Compliance » Times Exposé: State AGs In Bed With Energy Industry

Times Exposé: State AGs In Bed With Energy Industry

December 9, 2014

steel pipes in crude oil factory

Major energy companies are financing state attorney general campaigns, teaming up with states AGs to mount lawsuits targeting federal regulations and influencing – and in some cases writing – state laws that would make it easier for the state to resist or thwart federal regulation, according to an investigative report in the New York Times. “Attorneys general in at least a dozen states are working with energy companies and other corporate interests, which in turn are providing them with record amounts of money for their political campaigns, including at least $16 million this year,” the article says. Parties on both sides of the alliance defend the relationship.

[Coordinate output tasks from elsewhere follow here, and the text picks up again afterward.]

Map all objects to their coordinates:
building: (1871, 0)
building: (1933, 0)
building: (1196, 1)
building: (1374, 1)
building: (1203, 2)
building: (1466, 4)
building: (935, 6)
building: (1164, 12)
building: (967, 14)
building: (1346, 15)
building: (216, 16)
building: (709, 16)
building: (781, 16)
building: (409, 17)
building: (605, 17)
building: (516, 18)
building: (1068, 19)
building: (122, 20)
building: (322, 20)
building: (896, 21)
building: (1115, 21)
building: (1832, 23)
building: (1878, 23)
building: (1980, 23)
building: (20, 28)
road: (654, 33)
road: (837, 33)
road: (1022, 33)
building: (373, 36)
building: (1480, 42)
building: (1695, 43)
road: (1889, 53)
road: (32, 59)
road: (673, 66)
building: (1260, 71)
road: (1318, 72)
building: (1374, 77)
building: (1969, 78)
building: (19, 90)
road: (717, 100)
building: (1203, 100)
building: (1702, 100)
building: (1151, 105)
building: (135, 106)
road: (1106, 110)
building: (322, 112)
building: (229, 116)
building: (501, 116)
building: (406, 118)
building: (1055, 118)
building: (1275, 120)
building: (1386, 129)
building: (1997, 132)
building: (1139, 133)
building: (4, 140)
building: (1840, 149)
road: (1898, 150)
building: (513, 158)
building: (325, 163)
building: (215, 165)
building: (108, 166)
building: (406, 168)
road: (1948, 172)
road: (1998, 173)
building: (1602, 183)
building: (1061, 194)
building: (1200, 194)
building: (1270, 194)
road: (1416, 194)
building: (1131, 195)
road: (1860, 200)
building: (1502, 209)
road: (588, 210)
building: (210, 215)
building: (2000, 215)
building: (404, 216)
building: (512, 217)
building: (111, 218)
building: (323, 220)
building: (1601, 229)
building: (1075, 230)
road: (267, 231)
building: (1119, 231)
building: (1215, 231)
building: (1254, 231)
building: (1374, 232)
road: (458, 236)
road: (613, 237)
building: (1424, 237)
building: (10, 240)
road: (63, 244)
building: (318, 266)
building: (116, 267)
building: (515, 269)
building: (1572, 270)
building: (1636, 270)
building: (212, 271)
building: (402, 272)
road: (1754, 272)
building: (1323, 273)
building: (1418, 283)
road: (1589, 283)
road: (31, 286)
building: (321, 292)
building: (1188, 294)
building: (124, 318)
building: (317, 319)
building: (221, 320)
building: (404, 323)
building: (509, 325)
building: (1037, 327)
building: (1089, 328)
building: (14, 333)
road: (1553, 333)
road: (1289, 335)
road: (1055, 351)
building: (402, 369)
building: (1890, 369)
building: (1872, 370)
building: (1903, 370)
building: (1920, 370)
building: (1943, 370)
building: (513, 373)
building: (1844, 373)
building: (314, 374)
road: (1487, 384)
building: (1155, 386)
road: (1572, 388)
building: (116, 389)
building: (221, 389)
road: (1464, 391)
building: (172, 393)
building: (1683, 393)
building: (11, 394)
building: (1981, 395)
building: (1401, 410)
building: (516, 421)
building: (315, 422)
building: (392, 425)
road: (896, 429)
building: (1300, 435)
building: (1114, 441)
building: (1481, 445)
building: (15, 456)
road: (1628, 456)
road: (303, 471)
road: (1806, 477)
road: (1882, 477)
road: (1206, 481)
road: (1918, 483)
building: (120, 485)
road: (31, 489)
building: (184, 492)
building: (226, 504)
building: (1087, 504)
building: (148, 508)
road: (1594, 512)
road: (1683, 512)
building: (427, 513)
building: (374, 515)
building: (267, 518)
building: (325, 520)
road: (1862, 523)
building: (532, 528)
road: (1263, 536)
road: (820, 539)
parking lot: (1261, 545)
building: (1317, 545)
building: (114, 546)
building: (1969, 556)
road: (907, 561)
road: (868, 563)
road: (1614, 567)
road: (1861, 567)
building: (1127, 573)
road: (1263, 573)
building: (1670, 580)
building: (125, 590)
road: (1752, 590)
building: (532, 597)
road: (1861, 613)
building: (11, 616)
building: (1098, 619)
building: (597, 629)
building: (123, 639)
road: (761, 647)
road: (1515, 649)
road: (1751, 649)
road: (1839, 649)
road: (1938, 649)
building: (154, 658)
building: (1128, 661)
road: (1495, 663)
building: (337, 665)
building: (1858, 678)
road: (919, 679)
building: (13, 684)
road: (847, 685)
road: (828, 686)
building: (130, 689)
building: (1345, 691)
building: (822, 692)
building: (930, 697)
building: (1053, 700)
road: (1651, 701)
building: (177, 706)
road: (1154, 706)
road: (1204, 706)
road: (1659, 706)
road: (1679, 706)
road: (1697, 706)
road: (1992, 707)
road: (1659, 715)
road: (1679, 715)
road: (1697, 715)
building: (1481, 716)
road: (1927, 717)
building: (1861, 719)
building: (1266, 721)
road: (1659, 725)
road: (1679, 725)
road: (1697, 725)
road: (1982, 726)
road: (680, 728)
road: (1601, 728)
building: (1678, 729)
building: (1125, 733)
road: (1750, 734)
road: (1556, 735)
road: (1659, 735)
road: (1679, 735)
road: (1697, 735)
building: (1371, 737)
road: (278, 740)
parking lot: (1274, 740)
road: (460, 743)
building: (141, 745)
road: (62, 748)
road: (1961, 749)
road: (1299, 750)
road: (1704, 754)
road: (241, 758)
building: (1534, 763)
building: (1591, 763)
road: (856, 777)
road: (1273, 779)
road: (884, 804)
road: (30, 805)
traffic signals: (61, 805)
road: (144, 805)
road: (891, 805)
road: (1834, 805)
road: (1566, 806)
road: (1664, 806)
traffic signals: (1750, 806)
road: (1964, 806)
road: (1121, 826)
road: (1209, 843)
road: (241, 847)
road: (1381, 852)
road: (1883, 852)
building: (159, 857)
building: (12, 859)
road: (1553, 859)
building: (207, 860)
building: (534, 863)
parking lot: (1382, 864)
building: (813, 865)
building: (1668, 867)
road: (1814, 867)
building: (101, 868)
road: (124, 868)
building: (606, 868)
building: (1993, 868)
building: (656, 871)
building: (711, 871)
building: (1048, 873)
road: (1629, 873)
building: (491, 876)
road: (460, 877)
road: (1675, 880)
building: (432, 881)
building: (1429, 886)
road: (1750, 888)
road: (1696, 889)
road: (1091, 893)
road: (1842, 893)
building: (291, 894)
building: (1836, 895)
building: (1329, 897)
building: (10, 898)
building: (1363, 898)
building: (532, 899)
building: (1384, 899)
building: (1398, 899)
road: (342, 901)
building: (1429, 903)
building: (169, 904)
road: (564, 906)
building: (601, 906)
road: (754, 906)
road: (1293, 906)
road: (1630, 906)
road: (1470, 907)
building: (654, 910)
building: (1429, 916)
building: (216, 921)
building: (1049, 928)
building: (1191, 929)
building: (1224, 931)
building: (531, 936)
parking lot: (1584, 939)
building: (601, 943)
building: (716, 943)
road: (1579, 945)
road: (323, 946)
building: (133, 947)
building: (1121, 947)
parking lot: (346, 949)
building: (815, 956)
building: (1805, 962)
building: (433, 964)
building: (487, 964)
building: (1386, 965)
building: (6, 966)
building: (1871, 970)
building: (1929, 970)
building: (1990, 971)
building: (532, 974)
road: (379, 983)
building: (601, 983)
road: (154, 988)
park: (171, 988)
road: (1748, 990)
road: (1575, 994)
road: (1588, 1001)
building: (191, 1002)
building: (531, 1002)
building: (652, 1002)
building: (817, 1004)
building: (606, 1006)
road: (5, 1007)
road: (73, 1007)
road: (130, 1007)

When the federal government “oversteps its legal authority and takes actions that hurt our businesses and residents,” says Pam Bondi, attorney general of Florida, “it’s entirely appropriate for us to partner with the adversely affected private entities in fighting back.” The full court press by the energy industry comes in the face of mounting speculation that its economic health is threatened by climate change and the adaptations that will be seen as necessary to mitigate it. The possibility was highlighted in a Washington Post article about how reserves now booked as a major component of company value could become “stranded assets.” The Post quotes the old industry nemesis and whipping boy, former vice president Al Gore, who likens today’s fossil fuels to the subprime mortgages that triggered the global credit crisis. Their value, he says, is based on an assumption “every bit as absurd,” the assumption that all known oil, gas and coal reserves will be consumed.